**Text shown**
Re: need advice on gum coating

From: Dave Rose ^lt;>
Date: 02/14/04-08:29:43 PM Z
Message-id: <001701c3f36b$92818d80$c6cc9045@Dave>

With gum it's nearly impossible to get a perfectly even coating. Your
sample (unexposed coated paper) does not look so bad. How do your exposed
and developed prints look?

I've printed plenty of gum (with variations in coating as in your sample)
with great results in the final print. Even if there are slight variations
in the printed image, those tend to be hidden or diminished under subsequent
coatings and re-exposures. Some of those slight variations and a bit of
serendipity can yield truly beautiful results.

**Supplied entries**
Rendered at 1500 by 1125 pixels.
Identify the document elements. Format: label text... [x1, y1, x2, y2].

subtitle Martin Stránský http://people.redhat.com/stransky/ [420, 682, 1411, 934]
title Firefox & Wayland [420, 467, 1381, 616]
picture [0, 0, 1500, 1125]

**Task description**
From the message about gum coating:
(a) Who sent it?
(b) What does the writer call nearly impossible with gum?
(c) According to the writer, what tends to hide or diminish slight variations in the printed image?
Answer from the message about gum coating alone.

**Completed task**
(a) Dave Rose
(b) Getting a perfectly even coating
(c) Subsequent coatings and re-exposures